> Activity:
One number is all that is asked for: the number of lines below that hold the string "shifted".

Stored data
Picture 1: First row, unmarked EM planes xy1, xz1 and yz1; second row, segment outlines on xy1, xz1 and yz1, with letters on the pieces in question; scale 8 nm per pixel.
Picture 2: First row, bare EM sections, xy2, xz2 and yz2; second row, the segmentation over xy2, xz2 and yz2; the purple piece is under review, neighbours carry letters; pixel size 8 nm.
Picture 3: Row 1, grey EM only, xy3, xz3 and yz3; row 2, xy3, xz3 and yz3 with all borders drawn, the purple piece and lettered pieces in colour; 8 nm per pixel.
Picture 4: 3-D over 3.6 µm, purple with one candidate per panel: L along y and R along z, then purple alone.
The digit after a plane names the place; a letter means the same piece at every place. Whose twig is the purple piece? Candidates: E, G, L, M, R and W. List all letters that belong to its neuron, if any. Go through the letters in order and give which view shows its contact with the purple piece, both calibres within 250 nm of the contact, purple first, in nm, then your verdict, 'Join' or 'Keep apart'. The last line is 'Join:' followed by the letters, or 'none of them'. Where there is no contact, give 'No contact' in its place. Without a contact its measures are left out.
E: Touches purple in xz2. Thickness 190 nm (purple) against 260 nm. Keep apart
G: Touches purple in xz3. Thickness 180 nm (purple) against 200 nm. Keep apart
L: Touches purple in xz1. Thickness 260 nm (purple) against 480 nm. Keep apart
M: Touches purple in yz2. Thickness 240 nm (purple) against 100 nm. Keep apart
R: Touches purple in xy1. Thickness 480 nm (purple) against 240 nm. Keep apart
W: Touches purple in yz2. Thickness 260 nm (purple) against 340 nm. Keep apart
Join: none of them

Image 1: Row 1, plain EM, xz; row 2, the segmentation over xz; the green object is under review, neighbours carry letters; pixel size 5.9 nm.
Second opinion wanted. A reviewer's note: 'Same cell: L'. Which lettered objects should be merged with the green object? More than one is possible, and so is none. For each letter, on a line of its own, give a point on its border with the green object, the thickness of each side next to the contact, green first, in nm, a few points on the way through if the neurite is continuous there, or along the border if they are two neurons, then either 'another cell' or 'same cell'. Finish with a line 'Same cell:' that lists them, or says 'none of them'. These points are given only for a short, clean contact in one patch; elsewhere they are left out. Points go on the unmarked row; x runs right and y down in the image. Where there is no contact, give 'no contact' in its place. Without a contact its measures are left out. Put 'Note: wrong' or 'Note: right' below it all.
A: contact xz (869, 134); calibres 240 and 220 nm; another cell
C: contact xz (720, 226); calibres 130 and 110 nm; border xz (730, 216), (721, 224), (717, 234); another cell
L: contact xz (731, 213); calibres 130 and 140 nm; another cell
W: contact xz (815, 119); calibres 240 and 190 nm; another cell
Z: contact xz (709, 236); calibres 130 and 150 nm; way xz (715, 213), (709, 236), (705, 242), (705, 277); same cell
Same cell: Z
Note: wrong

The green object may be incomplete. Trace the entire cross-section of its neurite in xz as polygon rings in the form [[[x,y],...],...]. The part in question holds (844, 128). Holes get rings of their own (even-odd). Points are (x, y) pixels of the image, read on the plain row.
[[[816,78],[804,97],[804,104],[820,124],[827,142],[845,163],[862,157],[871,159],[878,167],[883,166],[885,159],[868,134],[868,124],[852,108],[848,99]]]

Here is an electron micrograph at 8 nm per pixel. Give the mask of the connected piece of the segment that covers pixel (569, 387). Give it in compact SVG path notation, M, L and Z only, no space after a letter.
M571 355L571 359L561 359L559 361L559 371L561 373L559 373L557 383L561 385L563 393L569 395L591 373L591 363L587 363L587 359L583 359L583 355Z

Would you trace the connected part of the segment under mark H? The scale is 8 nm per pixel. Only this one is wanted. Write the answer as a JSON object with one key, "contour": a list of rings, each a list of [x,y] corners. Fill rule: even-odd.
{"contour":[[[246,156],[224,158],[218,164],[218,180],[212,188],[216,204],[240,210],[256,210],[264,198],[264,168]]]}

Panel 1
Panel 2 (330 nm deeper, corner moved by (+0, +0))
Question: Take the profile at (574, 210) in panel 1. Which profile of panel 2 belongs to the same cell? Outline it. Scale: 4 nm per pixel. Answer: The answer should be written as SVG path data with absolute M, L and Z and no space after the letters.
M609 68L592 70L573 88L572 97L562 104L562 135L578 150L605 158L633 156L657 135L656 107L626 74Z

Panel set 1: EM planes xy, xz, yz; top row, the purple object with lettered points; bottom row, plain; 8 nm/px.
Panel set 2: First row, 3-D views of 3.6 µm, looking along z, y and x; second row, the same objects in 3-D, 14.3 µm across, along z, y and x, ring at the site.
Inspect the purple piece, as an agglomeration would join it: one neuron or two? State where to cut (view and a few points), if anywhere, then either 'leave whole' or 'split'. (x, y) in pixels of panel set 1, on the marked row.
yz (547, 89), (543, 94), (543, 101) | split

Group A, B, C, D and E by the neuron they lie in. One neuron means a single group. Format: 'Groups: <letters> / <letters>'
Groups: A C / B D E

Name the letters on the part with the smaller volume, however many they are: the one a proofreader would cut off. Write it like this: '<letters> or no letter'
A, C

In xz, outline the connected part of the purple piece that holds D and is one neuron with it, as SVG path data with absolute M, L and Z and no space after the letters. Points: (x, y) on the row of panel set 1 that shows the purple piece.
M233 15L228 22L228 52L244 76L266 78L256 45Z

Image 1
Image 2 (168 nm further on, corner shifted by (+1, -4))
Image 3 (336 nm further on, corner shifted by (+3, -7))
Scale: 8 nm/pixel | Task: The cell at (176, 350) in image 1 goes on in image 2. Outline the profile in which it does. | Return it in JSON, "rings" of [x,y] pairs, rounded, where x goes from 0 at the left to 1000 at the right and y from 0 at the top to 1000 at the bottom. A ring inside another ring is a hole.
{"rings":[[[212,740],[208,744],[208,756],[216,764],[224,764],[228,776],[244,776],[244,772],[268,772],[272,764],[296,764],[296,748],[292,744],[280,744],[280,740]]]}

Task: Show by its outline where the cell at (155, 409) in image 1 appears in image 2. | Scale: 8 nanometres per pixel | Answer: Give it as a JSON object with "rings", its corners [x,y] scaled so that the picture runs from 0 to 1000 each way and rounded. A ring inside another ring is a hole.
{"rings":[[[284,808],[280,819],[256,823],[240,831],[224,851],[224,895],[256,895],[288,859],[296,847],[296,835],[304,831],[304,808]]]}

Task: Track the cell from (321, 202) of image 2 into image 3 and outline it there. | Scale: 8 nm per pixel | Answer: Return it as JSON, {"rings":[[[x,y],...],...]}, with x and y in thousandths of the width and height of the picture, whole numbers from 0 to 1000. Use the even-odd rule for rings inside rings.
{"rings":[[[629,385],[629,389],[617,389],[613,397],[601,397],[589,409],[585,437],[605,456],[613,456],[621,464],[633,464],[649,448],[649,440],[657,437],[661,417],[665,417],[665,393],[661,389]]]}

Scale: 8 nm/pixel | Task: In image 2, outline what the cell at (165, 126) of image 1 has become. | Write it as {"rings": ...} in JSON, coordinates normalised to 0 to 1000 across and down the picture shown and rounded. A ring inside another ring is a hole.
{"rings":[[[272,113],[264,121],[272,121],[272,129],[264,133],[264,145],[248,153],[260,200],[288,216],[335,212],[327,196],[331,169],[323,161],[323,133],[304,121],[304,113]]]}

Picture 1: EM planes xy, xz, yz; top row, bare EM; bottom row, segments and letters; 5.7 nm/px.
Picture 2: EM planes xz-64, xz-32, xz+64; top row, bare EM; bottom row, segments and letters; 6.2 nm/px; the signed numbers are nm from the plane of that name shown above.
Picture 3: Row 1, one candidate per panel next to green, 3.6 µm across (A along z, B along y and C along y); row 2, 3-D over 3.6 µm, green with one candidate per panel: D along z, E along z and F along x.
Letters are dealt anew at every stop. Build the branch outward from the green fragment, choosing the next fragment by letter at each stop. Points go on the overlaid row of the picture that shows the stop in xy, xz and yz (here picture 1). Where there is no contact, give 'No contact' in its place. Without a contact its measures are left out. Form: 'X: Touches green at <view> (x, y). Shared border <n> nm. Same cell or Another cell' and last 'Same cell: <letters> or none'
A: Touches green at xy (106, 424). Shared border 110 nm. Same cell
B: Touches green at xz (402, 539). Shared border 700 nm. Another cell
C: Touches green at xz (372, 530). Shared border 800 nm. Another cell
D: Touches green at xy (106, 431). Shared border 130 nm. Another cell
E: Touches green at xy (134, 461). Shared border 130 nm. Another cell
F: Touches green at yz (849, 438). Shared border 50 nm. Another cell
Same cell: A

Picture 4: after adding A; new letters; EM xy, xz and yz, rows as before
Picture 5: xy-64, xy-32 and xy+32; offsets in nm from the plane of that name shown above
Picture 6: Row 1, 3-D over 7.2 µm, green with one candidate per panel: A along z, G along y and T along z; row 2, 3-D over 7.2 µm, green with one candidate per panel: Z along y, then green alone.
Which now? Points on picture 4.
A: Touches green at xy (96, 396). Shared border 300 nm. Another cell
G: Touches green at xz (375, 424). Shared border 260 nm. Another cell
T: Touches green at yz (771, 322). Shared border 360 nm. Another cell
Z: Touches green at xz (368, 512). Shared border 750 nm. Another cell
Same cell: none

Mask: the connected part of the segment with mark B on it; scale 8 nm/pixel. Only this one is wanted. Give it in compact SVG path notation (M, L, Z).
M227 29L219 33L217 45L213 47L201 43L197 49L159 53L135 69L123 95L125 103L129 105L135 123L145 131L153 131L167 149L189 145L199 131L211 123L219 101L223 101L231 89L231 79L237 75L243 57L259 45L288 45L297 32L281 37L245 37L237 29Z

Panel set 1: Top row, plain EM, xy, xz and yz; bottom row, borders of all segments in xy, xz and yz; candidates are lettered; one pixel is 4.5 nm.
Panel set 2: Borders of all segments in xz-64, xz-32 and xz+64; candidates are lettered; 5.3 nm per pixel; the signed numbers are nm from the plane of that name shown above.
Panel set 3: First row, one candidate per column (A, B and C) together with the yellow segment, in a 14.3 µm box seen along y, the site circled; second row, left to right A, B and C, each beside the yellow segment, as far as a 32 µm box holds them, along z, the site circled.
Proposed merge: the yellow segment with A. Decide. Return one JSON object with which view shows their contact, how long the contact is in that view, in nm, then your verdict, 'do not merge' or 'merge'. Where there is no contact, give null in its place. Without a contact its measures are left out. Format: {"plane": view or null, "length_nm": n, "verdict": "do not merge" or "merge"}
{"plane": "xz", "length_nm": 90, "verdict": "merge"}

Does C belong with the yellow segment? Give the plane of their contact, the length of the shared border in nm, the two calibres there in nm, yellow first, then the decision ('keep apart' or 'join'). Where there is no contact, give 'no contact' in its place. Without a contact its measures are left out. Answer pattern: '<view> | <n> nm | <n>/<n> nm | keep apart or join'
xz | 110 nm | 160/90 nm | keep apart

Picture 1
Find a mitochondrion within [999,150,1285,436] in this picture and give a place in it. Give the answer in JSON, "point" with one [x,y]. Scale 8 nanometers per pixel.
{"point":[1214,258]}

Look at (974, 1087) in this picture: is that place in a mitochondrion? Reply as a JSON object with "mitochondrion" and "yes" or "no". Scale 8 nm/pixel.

> Answer space:
2